The T7 gene 2.5 single-strand binding protein interacts with all the T7 replication proteins and is essential for coordination of reactions at a replication fork. Although the gene 2.5 protein has no sequence homology with other DNA binding proteins it does have extensive structural homology. The gene 2.5 protein dimer not only binds to single-stranded DNA but it also mediates homologous base-pairing.

 


Coordination of reactions at a replication fork

A mini-circle replication system in which leading and lagging strand synthesis are coupled and the lagging strand polymerase operates processively has been used to dissect protein interactions at the replication fork. In collaboration with the laboratory of Jack Griffith at the University of North Carolina-Chapel Hill we find that the majority of the replicating molecules have a replication loop consisting of single and double-stranded segments of DNA whose lengths determine the size of the observed Okazaki fragments. Unresolved questions concern the mechanism of formation of the replication loop, the frequency of use of primase recognition sites, and the mechanism of processivity of the lagging strand DNA polymerase.

 


Replication proteins from other replication systems

Several projects involve replication proteins from other replication systems. The molecular detail available from the phage T7 studies frequently provides insight into approaches to proteins from other viruses and organisms. In addition the detection of differences between two similar proteins provides an approach to determining the structural basis for these differences. Studies involve E. coli DNA polymerase I, bacteriophage T5 DNA polymerase, the SP6 DNA primase, and HIV-1 reverse transcriptase.

 


Replication proteins as reagents in molecular biology and genomics

Not surprisingly, proteins of DNA metabolism are themselves useful as reagents for nucleic acid studies. Several of the proteins discovered or modified in our laboratory fall within this category. E. coli exonuclease III and phage T7 gene 6 exonuclease are useful for constructing duplex DNA molecules having single-stranded overhangs.
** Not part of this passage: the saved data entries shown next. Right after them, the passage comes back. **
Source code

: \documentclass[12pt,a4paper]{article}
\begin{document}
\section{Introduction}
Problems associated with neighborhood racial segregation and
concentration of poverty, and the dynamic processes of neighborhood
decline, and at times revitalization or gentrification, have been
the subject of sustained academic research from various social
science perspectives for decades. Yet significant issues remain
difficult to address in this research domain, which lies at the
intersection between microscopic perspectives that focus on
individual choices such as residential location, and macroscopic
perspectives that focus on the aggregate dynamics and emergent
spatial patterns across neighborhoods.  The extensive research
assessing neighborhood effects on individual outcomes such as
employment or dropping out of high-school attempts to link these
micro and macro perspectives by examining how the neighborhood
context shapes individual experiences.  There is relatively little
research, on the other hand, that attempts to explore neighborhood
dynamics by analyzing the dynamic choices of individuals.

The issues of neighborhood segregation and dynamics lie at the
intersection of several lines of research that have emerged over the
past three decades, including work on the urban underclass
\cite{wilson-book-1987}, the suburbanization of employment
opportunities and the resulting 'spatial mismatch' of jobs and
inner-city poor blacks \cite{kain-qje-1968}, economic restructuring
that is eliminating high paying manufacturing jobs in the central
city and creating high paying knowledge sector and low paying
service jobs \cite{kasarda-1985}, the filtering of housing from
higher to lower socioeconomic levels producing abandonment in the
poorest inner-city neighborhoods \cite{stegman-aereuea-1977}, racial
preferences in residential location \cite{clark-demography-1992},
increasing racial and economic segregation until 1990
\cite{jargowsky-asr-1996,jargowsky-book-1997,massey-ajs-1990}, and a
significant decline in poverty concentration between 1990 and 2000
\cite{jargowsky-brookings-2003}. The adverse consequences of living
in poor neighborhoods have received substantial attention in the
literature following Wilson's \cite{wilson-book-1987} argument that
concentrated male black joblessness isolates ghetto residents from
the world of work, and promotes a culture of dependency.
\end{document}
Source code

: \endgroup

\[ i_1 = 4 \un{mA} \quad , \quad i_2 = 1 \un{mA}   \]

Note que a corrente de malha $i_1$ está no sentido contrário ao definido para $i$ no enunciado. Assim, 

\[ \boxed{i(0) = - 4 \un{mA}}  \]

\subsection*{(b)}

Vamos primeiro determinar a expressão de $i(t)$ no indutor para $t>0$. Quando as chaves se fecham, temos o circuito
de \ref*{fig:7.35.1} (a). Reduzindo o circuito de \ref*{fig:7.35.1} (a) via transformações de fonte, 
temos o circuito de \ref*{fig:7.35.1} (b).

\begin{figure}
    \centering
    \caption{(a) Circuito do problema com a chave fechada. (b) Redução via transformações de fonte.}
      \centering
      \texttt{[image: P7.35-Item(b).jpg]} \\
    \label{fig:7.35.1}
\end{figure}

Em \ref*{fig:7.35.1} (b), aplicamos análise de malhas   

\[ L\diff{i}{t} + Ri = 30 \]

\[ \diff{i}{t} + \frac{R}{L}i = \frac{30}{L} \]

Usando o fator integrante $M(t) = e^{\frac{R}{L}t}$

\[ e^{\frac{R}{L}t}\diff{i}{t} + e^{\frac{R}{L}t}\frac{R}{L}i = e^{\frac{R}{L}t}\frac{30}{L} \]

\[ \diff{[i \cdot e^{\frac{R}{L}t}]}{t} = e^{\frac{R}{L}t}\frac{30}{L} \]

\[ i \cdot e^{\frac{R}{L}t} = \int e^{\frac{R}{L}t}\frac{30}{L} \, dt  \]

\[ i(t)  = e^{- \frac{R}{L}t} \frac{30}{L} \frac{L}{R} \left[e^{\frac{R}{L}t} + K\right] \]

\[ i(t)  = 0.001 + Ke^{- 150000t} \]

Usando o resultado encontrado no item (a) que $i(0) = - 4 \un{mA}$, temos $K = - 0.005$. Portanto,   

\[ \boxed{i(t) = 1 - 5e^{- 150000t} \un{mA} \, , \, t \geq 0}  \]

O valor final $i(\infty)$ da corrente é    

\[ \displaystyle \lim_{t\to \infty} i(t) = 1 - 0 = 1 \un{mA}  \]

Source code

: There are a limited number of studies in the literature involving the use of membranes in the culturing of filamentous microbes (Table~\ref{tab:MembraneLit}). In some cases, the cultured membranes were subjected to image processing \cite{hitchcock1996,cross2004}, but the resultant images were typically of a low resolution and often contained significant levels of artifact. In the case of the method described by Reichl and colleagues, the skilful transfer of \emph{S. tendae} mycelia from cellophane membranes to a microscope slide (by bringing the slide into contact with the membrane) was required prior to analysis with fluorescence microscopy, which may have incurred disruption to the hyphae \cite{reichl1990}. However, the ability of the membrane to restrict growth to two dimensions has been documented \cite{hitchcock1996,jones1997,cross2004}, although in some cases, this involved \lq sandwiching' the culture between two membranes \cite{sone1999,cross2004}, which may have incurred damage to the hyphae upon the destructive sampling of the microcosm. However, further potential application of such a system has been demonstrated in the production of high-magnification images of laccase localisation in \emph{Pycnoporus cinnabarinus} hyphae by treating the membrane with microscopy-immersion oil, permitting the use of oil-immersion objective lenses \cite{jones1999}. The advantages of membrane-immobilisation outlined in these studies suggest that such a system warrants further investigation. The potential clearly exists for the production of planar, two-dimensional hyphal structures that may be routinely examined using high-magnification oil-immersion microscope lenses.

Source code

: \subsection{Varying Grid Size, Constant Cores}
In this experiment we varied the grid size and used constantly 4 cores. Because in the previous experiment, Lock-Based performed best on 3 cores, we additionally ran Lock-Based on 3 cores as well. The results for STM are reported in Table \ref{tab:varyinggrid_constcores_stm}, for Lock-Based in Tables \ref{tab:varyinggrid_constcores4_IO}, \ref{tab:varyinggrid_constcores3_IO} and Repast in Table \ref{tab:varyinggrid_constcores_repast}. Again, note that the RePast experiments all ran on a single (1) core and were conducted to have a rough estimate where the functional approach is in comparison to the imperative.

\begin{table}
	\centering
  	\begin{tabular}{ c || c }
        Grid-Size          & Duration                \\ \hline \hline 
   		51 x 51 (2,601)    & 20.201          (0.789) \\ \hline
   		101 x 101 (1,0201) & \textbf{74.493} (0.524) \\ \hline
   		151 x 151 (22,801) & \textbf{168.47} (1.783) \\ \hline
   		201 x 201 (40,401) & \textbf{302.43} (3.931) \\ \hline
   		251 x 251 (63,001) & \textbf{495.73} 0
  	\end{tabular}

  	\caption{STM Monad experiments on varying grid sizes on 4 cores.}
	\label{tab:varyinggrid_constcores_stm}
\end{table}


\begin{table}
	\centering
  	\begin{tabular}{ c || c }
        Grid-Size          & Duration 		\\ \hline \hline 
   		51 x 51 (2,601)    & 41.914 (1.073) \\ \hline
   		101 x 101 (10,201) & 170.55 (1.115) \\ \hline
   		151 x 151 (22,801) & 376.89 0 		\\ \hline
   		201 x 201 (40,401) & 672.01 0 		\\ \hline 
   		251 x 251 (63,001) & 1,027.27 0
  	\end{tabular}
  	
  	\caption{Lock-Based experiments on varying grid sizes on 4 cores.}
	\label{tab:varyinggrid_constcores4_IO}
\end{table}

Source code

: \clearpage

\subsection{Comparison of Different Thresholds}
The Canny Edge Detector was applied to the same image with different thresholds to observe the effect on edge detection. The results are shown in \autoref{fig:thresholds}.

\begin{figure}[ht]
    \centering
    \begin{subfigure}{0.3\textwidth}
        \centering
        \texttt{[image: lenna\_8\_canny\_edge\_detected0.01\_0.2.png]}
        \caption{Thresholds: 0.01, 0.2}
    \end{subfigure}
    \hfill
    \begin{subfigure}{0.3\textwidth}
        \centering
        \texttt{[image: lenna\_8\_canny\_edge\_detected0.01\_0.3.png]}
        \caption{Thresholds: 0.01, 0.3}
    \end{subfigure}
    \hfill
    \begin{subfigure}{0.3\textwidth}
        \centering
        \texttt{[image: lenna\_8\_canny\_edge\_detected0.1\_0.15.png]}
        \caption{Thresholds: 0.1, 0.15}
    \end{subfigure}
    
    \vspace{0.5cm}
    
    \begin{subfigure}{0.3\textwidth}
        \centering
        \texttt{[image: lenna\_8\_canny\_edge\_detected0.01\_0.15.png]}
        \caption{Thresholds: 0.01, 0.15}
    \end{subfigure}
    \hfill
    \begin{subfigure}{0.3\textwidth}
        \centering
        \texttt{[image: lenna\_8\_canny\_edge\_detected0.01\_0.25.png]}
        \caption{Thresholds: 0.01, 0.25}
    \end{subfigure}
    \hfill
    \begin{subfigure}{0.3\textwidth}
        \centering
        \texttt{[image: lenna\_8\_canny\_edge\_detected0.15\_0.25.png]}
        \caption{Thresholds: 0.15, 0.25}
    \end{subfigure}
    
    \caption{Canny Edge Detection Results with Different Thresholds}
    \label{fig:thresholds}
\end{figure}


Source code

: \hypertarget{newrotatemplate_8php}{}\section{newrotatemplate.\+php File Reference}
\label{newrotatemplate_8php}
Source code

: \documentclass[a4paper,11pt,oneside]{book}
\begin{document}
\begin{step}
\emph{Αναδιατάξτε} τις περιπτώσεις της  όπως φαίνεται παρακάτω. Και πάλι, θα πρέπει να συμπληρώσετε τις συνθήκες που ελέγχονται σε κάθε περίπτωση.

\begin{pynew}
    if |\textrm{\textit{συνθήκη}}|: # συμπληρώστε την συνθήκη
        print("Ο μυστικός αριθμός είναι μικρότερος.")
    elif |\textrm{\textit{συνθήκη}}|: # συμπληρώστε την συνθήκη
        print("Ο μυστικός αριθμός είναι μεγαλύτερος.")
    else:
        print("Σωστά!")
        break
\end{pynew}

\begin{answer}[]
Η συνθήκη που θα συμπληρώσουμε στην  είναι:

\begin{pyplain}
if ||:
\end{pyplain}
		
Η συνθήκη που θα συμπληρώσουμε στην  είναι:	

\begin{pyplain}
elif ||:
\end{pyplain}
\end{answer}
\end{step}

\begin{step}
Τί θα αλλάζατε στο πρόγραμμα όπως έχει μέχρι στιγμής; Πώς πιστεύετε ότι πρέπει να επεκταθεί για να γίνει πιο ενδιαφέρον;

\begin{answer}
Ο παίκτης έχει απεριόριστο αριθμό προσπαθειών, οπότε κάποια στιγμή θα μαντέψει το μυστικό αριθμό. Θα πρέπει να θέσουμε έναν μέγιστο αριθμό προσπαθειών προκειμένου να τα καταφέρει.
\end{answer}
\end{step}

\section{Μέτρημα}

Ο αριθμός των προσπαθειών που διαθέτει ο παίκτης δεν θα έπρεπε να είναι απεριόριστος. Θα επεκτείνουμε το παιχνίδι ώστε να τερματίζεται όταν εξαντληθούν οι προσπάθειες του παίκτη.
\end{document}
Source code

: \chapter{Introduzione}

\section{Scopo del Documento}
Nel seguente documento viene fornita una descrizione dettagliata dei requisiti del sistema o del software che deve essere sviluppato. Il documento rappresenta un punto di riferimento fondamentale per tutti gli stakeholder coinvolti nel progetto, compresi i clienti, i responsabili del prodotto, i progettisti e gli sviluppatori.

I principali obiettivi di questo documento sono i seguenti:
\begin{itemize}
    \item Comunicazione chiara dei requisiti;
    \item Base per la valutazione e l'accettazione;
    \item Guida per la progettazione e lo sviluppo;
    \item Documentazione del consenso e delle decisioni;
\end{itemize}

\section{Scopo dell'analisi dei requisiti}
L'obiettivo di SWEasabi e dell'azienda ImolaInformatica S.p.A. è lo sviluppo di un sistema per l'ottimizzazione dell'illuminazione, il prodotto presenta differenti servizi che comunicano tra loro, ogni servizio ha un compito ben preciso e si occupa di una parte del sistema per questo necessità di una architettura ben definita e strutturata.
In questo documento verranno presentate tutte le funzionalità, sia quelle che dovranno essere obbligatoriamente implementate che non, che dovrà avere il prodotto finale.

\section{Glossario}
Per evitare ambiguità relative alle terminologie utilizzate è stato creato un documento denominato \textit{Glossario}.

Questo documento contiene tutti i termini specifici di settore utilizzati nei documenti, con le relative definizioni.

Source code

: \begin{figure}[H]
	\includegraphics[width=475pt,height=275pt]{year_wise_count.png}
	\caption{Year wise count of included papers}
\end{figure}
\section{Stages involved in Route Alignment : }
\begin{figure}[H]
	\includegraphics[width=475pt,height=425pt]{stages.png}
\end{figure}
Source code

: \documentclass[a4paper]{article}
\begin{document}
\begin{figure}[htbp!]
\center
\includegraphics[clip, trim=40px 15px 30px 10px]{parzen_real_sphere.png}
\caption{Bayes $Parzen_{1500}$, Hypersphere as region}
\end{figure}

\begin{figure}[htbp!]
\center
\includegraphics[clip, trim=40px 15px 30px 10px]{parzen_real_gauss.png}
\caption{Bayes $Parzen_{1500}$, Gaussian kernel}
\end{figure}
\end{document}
E. coli exonuclease VII, hydrolyzing single-stranded DNA from 3' and 5' termini has found utility in removing such termini from duplex DNA molecules and in assays on RNA splicing. Polynucleotide kinase encoded by phage T4 enables the radioactive labeling of the 5'-termini of both RNA and DNA. Phage T4 DNA ligase is an essential component of recombinant DNA technology. The T7 DNA polymerase/thioredoxin complex, chemically or genetically modified, offers many advantages for DNA sequence analysis. Thermostable enzymes such as the Thermus aquaticus DNA polymerase can be modified to incorporate chain terminating dideoxynucleotides, making them useful in automated DNA sequencing.